The problem » Which lines make up the answer? Those from the line with "thumb mcp: (470, 365)" through the end of the data; reproduce them exactly.
══ Task input
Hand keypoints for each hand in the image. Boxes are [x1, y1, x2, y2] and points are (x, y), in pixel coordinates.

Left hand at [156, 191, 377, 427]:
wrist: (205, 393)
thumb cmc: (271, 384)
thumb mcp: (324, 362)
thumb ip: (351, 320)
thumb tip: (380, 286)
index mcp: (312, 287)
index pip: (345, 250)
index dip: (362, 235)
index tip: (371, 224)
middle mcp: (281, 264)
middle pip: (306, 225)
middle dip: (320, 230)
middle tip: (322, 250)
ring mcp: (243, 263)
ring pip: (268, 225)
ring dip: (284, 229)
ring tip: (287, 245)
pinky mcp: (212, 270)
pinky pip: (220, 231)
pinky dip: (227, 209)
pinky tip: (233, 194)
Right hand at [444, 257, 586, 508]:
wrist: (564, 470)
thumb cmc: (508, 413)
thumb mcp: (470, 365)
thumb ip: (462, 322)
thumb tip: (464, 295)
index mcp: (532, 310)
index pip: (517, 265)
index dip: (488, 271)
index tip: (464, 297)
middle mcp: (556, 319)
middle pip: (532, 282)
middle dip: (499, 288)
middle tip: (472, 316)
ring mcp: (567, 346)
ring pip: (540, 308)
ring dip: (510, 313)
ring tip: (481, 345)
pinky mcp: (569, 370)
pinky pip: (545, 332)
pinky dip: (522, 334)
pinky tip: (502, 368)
════
Task output »
thumb mcp: (470, 365)
thumb ip: (462, 322)
thumb tip: (464, 295)
index mcp: (532, 310)
index pip: (517, 265)
index dip: (488, 271)
index tip: (464, 297)
middle mcp: (556, 319)
middle pip: (532, 282)
middle dip: (499, 288)
middle tip: (472, 316)
ring mcp: (567, 346)
ring pip: (540, 308)
ring dip: (510, 313)
ring tip: (481, 345)
pinky mcp: (569, 370)
pinky pip: (545, 332)
pinky dip: (522, 334)
pinky tip: (502, 368)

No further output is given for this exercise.